Aim of the exercise:
Reproduce the source text of every record below word for word, leaving out the pictures.

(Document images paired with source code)
..............................

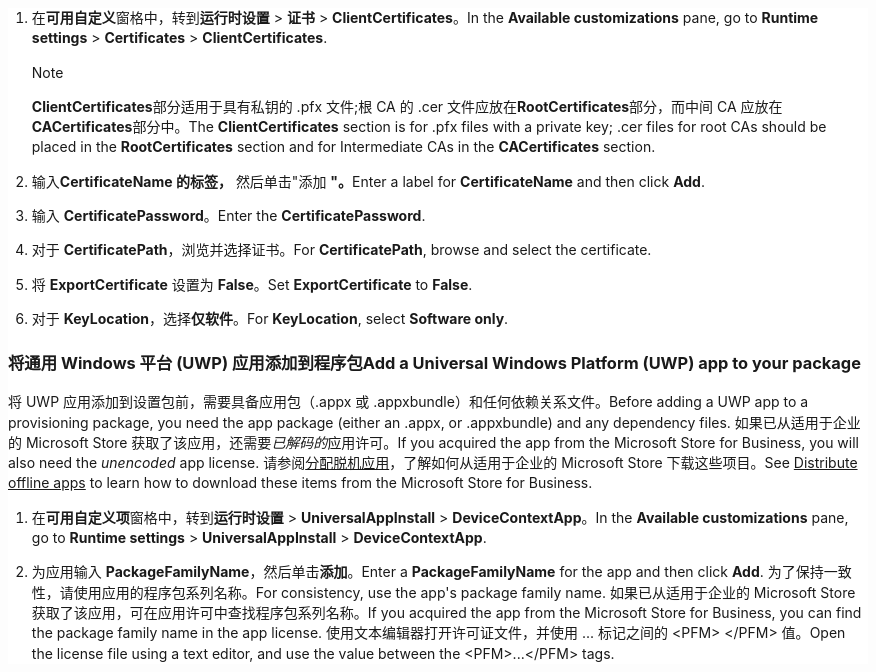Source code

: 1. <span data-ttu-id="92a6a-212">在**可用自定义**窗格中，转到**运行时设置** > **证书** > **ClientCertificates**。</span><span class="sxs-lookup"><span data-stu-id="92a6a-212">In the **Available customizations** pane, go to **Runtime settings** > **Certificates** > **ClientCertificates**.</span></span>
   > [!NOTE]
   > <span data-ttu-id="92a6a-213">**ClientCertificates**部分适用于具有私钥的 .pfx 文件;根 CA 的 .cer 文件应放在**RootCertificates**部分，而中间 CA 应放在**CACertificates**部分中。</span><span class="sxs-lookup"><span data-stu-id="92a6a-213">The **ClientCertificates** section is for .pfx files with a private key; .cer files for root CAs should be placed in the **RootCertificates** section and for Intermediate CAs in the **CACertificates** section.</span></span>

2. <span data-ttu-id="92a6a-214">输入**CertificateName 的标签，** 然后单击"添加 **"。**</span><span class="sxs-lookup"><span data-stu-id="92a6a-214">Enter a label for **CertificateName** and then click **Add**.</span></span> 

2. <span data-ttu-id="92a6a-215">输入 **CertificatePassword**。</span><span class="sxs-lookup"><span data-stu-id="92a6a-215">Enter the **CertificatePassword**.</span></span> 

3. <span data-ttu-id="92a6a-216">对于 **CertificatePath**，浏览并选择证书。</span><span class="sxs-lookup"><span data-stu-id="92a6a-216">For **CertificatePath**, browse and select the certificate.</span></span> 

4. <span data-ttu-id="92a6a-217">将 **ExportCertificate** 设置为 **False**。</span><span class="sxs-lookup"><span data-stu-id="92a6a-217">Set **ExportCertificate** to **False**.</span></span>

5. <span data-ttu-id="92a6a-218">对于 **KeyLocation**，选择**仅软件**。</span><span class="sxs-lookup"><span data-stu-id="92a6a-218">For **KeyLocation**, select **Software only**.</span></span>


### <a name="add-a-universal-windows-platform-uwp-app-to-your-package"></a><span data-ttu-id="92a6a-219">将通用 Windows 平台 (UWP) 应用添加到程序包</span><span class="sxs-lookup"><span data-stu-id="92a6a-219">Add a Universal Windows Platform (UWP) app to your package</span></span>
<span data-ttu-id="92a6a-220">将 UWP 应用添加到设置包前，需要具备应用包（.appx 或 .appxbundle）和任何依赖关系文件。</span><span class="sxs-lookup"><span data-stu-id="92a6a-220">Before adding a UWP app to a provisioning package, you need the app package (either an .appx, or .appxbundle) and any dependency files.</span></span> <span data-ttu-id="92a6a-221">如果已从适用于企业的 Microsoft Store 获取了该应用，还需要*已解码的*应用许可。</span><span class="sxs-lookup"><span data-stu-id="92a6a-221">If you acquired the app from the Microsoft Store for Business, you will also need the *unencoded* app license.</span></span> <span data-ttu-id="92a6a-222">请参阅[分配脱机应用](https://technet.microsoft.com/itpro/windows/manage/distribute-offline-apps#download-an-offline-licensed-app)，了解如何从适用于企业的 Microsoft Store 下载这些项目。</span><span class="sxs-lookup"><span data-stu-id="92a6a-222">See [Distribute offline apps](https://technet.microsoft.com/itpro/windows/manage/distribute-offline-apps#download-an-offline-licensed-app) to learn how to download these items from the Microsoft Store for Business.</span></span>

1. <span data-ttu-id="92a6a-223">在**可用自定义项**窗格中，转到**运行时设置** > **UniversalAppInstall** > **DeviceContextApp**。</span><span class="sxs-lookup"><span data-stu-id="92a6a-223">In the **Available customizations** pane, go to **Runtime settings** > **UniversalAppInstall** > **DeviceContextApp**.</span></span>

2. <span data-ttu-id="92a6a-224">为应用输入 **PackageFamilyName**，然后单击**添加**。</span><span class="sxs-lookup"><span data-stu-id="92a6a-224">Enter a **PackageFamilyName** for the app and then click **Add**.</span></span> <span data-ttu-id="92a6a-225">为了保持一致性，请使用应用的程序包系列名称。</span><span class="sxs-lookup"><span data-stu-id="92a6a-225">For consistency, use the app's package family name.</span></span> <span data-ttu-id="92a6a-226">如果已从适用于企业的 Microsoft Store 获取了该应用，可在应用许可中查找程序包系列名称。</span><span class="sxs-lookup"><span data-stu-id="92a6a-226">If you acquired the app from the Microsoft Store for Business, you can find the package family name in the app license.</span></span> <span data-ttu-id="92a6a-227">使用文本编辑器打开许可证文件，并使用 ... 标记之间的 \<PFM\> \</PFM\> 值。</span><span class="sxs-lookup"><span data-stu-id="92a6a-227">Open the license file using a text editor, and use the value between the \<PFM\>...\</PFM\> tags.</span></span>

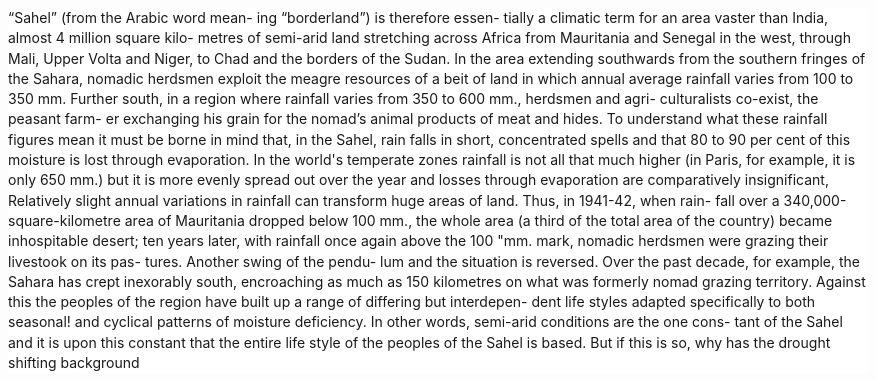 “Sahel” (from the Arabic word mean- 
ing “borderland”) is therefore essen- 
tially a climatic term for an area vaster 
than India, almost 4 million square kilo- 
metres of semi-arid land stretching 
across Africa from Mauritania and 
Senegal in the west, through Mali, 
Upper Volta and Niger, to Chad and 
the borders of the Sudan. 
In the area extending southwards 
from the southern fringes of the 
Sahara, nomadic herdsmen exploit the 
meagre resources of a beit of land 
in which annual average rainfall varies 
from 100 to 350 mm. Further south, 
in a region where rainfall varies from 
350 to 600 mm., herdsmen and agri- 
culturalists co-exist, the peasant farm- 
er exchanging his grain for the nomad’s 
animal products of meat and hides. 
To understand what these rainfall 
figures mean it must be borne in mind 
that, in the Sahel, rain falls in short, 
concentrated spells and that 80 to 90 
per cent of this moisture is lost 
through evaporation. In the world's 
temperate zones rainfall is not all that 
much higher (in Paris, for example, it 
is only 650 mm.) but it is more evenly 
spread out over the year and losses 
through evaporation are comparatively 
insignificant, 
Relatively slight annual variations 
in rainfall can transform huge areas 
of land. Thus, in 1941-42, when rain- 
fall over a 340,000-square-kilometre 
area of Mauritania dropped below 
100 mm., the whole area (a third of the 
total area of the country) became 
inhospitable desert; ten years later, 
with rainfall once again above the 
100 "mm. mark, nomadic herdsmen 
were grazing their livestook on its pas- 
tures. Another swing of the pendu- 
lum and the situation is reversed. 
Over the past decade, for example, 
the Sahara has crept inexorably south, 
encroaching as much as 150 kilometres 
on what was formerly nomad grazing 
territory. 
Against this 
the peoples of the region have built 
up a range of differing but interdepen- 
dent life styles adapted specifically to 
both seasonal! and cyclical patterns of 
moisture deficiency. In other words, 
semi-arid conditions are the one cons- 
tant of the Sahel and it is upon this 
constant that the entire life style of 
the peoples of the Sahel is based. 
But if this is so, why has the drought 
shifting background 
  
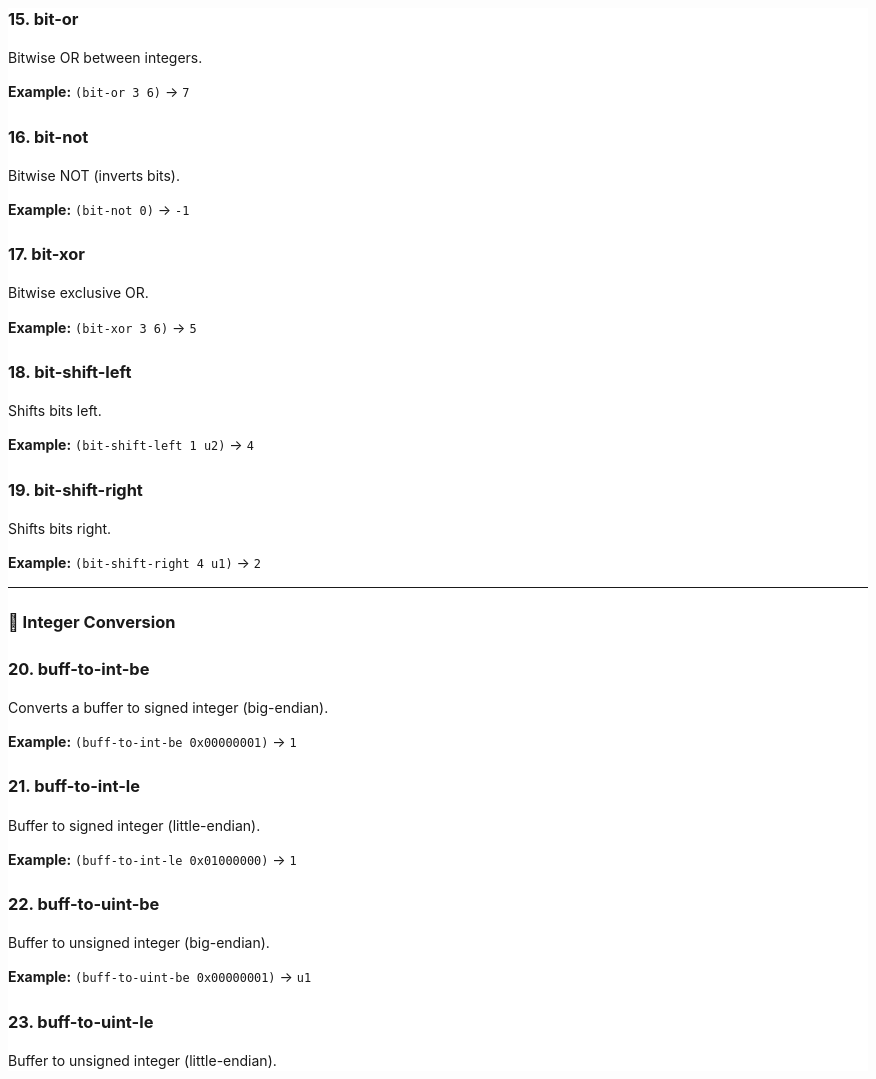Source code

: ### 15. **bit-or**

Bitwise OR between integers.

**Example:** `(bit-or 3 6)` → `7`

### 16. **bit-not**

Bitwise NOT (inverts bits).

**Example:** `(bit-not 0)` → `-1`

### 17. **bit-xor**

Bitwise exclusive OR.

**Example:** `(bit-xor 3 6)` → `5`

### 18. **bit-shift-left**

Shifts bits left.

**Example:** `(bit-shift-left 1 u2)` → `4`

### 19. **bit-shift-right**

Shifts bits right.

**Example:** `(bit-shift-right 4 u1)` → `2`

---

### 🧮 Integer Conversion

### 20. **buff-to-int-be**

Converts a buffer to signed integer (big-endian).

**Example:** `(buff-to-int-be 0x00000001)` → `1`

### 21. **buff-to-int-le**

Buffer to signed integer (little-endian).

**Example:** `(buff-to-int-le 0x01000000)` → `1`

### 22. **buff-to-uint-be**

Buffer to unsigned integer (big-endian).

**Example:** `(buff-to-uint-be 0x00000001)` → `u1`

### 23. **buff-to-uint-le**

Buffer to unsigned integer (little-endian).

..............................

The answer:
Source code

: 1. <span data-ttu-id="92a6a-212">在**可用自定义**窗格中，转到**运行时设置** > **证书** > **ClientCertificates**。</span><span class="sxs-lookup"><span data-stu-id="92a6a-212">In the **Available customizations** pane, go to **Runtime settings** > **Certificates** > **ClientCertificates**.</span></span>
   > [!NOTE]
   > <span data-ttu-id="92a6a-213">**ClientCertificates**部分适用于具有私钥的 .pfx 文件;根 CA 的 .cer 文件应放在**RootCertificates**部分，而中间 CA 应放在**CACertificates**部分中。</span><span class="sxs-lookup"><span data-stu-id="92a6a-213">The **ClientCertificates** section is for .pfx files with a private key; .cer files for root CAs should be placed in the **RootCertificates** section and for Intermediate CAs in the **CACertificates** section.</span></span>

2. <span data-ttu-id="92a6a-214">输入**CertificateName 的标签，** 然后单击"添加 **"。**</span><span class="sxs-lookup"><span data-stu-id="92a6a-214">Enter a label for **CertificateName** and then click **Add**.</span></span> 

2. <span data-ttu-id="92a6a-215">输入 **CertificatePassword**。</span><span class="sxs-lookup"><span data-stu-id="92a6a-215">Enter the **CertificatePassword**.</span></span> 

3. <span data-ttu-id="92a6a-216">对于 **CertificatePath**，浏览并选择证书。</span><span class="sxs-lookup"><span data-stu-id="92a6a-216">For **CertificatePath**, browse and select the certificate.</span></span> 

4. <span data-ttu-id="92a6a-217">将 **ExportCertificate** 设置为 **False**。</span><span class="sxs-lookup"><span data-stu-id="92a6a-217">Set **ExportCertificate** to **False**.</span></span>

5. <span data-ttu-id="92a6a-218">对于 **KeyLocation**，选择**仅软件**。</span><span class="sxs-lookup"><span data-stu-id="92a6a-218">For **KeyLocation**, select **Software only**.</span></span>


### <a name="add-a-universal-windows-platform-uwp-app-to-your-package"></a><span data-ttu-id="92a6a-219">将通用 Windows 平台 (UWP) 应用添加到程序包</span><span class="sxs-lookup"><span data-stu-id="92a6a-219">Add a Universal Windows Platform (UWP) app to your package</span></span>
<span data-ttu-id="92a6a-220">将 UWP 应用添加到设置包前，需要具备应用包（.appx 或 .appxbundle）和任何依赖关系文件。</span><span class="sxs-lookup"><span data-stu-id="92a6a-220">Before adding a UWP app to a provisioning package, you need the app package (either an .appx, or .appxbundle) and any dependency files.</span></span> <span data-ttu-id="92a6a-221">如果已从适用于企业的 Microsoft Store 获取了该应用，还需要*已解码的*应用许可。</span><span class="sxs-lookup"><span data-stu-id="92a6a-221">If you acquired the app from the Microsoft Store for Business, you will also need the *unencoded* app license.</span></span> <span data-ttu-id="92a6a-222">请参阅[分配脱机应用](https://technet.microsoft.com/itpro/windows/manage/distribute-offline-apps#download-an-offline-licensed-app)，了解如何从适用于企业的 Microsoft Store 下载这些项目。</span><span class="sxs-lookup"><span data-stu-id="92a6a-222">See [Distribute offline apps](https://technet.microsoft.com/itpro/windows/manage/distribute-offline-apps#download-an-offline-licensed-app) to learn how to download these items from the Microsoft Store for Business.</span></span>

1. <span data-ttu-id="92a6a-223">在**可用自定义项**窗格中，转到**运行时设置** > **UniversalAppInstall** > **DeviceContextApp**。</span><span class="sxs-lookup"><span data-stu-id="92a6a-223">In the **Available customizations** pane, go to **Runtime settings** > **UniversalAppInstall** > **DeviceContextApp**.</span></span>

2. <span data-ttu-id="92a6a-224">为应用输入 **PackageFamilyName**，然后单击**添加**。</span><span class="sxs-lookup"><span data-stu-id="92a6a-224">Enter a **PackageFamilyName** for the app and then click **Add**.</span></span> <span data-ttu-id="92a6a-225">为了保持一致性，请使用应用的程序包系列名称。</span><span class="sxs-lookup"><span data-stu-id="92a6a-225">For consistency, use the app's package family name.</span></span> <span data-ttu-id="92a6a-226">如果已从适用于企业的 Microsoft Store 获取了该应用，可在应用许可中查找程序包系列名称。</span><span class="sxs-lookup"><span data-stu-id="92a6a-226">If you acquired the app from the Microsoft Store for Business, you can find the package family name in the app license.</span></span> <span data-ttu-id="92a6a-227">使用文本编辑器打开许可证文件，并使用 ... 标记之间的 \<PFM\> \</PFM\> 值。</span><span class="sxs-lookup"><span data-stu-id="92a6a-227">Open the license file using a text editor, and use the value between the \<PFM\>...\</PFM\> tags.</span></span>

 “Sahel” (from the Arabic word mean- 
ing “borderland”) is therefore essen- 
tially a climatic term for an area vaster 
than India, almost 4 million square kilo- 
metres of semi-arid land stretching 
across Africa from Mauritania and 
Senegal in the west, through Mali, 
Upper Volta and Niger, to Chad and 
the borders of the Sudan. 
In the area extending southwards 
from the southern fringes of the 
Sahara, nomadic herdsmen exploit the 
meagre resources of a beit of land 
in which annual average rainfall varies 
from 100 to 350 mm. Further south, 
in a region where rainfall varies from 
350 to 600 mm., herdsmen and agri- 
culturalists co-exist, the peasant farm- 
er exchanging his grain for the nomad’s 
animal products of meat and hides. 
To understand what these rainfall 
figures mean it must be borne in mind 
that, in the Sahel, rain falls in short, 
concentrated spells and that 80 to 90 
per cent of this moisture is lost 
through evaporation. In the world's 
temperate zones rainfall is not all that 
much higher (in Paris, for example, it 
is only 650 mm.) but it is more evenly 
spread out over the year and losses 
through evaporation are comparatively 
insignificant, 
Relatively slight annual variations 
in rainfall can transform huge areas 
of land. Thus, in 1941-42, when rain- 
fall over a 340,000-square-kilometre 
area of Mauritania dropped below 
100 mm., the whole area (a third of the 
total area of the country) became 
inhospitable desert; ten years later, 
with rainfall once again above the 
100 "mm. mark, nomadic herdsmen 
were grazing their livestook on its pas- 
tures. Another swing of the pendu- 
lum and the situation is reversed. 
Over the past decade, for example, 
the Sahara has crept inexorably south, 
encroaching as much as 150 kilometres 
on what was formerly nomad grazing 
territory. 
Against this 
the peoples of the region have built 
up a range of differing but interdepen- 
dent life styles adapted specifically to 
both seasonal! and cyclical patterns of 
moisture deficiency. In other words, 
semi-arid conditions are the one cons- 
tant of the Sahel and it is upon this 
constant that the entire life style of 
the peoples of the Sahel is based. 
But if this is so, why has the drought 
shifting background 
  
Source code

: ### 15. **bit-or**

Bitwise OR between integers.

**Example:** `(bit-or 3 6)` → `7`

### 16. **bit-not**

Bitwise NOT (inverts bits).

**Example:** `(bit-not 0)` → `-1`

### 17. **bit-xor**

Bitwise exclusive OR.

**Example:** `(bit-xor 3 6)` → `5`

### 18. **bit-shift-left**

Shifts bits left.

**Example:** `(bit-shift-left 1 u2)` → `4`

### 19. **bit-shift-right**

Shifts bits right.

**Example:** `(bit-shift-right 4 u1)` → `2`

---

### 🧮 Integer Conversion

### 20. **buff-to-int-be**

Converts a buffer to signed integer (big-endian).

**Example:** `(buff-to-int-be 0x00000001)` → `1`

### 21. **buff-to-int-le**

Buffer to signed integer (little-endian).

**Example:** `(buff-to-int-le 0x01000000)` → `1`

### 22. **buff-to-uint-be**

Buffer to unsigned integer (big-endian).

**Example:** `(buff-to-uint-be 0x00000001)` → `u1`

### 23. **buff-to-uint-le**

Buffer to unsigned integer (little-endian).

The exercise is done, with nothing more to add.